Connie Y. Baik '96 says the copy in Vogue is "really fluffy," but she enjoys looking through it anyway. "It's kind of like a grown-up's picture book," Baik says,

The racks of women's magazines may all look the same, but they have very specific audiences. The women who seek diet tips in Self generally aren't the ones scanning the horoscopes in Cosmopolitan.

But Jennifer R. Dean '96 says that last year she and her roommates would sometimes buy a whole batch of different magazines and read them together. "This year we haven't," Dean says. "We're older this year."

Although most of the students buying women's magazines are female, some men admit to perusing the ones they come across.

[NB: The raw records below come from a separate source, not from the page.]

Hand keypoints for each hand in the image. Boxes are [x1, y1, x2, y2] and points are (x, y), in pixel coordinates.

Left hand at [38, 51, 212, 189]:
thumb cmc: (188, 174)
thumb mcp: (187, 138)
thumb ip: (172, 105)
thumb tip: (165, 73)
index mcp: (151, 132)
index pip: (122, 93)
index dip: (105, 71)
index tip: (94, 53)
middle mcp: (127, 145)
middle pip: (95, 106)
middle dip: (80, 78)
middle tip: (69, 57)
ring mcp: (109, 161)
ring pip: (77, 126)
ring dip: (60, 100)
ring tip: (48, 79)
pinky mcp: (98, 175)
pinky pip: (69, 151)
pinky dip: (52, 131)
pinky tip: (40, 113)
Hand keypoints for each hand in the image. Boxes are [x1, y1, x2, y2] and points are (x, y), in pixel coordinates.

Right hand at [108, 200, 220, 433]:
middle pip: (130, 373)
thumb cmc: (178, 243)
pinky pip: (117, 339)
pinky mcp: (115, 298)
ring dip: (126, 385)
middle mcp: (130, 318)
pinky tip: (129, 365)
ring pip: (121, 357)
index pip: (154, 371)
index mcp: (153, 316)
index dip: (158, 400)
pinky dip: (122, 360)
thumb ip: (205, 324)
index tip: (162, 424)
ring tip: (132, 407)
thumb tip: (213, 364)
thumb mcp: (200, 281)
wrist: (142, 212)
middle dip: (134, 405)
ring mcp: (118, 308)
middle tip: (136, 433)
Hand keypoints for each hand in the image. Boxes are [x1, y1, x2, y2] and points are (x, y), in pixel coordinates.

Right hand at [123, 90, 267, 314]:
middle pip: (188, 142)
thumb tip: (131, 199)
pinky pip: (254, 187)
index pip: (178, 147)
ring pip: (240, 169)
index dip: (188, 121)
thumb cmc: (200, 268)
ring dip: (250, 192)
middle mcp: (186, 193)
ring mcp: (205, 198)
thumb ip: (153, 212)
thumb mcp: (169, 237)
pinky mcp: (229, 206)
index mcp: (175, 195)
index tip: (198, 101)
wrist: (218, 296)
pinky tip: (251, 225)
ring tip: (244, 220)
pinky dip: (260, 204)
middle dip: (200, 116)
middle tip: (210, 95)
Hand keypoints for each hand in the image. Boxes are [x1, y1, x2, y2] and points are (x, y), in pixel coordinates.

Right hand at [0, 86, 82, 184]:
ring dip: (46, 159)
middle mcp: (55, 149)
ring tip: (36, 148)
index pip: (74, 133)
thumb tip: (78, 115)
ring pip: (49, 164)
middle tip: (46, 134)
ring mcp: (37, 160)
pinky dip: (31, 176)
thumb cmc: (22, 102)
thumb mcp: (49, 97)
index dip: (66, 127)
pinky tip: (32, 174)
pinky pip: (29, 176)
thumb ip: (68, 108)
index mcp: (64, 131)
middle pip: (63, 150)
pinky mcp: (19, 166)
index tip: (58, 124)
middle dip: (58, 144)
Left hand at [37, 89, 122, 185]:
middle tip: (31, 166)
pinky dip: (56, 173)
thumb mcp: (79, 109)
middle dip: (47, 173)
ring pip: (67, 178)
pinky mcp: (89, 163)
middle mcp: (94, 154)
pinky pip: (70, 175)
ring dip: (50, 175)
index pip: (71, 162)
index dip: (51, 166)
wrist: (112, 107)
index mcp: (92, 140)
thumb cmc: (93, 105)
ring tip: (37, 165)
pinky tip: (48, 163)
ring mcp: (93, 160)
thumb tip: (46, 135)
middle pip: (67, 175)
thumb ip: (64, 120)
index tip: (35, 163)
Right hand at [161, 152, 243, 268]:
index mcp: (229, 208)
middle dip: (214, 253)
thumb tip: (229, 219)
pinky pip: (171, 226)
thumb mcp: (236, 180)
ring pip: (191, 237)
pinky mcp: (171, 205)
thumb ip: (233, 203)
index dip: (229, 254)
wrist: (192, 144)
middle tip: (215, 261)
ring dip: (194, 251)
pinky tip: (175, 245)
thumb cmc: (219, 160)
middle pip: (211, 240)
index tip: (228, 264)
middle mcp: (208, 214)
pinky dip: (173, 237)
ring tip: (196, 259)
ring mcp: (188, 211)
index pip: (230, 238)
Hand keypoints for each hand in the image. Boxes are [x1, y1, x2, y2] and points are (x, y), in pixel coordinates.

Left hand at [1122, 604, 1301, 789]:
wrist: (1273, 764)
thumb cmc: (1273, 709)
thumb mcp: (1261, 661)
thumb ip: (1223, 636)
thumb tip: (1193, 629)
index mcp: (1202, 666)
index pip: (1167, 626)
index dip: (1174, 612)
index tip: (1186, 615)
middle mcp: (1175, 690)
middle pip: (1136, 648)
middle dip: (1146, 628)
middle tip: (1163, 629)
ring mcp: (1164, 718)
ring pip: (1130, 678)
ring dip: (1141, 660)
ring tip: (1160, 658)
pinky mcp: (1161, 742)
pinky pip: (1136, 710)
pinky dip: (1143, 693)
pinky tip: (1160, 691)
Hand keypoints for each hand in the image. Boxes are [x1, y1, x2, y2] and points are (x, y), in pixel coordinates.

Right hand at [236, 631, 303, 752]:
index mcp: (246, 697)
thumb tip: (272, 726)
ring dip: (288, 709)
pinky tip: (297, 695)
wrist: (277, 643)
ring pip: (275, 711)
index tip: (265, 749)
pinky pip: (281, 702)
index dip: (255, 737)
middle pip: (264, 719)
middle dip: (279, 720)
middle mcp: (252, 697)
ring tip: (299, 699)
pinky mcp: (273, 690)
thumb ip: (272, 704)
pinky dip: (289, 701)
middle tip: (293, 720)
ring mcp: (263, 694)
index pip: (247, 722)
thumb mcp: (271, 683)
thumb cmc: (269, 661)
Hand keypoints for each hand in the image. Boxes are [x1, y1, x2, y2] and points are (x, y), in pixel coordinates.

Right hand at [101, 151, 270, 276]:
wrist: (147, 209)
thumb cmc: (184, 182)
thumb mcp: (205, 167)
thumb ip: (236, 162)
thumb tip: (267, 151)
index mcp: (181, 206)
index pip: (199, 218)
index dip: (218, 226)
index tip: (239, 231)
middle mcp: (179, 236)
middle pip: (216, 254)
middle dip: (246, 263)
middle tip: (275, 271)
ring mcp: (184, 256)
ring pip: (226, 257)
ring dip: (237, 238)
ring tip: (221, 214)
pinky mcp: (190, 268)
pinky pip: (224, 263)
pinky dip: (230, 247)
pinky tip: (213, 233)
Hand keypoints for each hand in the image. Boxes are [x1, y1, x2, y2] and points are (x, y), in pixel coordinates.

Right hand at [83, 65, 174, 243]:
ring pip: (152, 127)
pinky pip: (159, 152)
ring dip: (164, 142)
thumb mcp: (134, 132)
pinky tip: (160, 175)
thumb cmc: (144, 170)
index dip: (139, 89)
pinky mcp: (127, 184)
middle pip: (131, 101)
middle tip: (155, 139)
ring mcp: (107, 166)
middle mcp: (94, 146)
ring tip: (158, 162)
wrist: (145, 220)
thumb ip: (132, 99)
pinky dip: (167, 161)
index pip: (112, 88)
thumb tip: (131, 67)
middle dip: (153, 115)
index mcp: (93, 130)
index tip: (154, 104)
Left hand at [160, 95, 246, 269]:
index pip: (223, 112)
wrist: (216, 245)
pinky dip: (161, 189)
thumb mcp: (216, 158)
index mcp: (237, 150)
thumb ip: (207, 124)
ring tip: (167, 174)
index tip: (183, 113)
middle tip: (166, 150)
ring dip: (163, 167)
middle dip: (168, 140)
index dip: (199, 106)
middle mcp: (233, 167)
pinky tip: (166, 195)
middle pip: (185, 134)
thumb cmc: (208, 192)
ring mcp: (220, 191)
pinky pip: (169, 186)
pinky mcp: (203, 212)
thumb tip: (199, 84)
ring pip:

Matthew L. Bruce '96 says he reads these magazines at the barber shop while he's waiting to get his hair cut. "If I've already seen the Sports Illustrated, sometimes I'll look at Seventeen," he says.

"I always expect there is going to be there privileged information that's going to help me understand the opposite sex," Bruce says. "And it's not that way at all."

Most student readers say they don't rely on the magazines for advice, really. Articles are often populated by sources whose "names have been changed" and people identified as personal friends of the writers.

"All the articles where there are those incidents--I think they're just making them up," says Suzanne Goh '97.

But many Harvard women who read the magazines revel in the inconsistency of the ravenously consuming glossy packages of popular culture which they don't respect.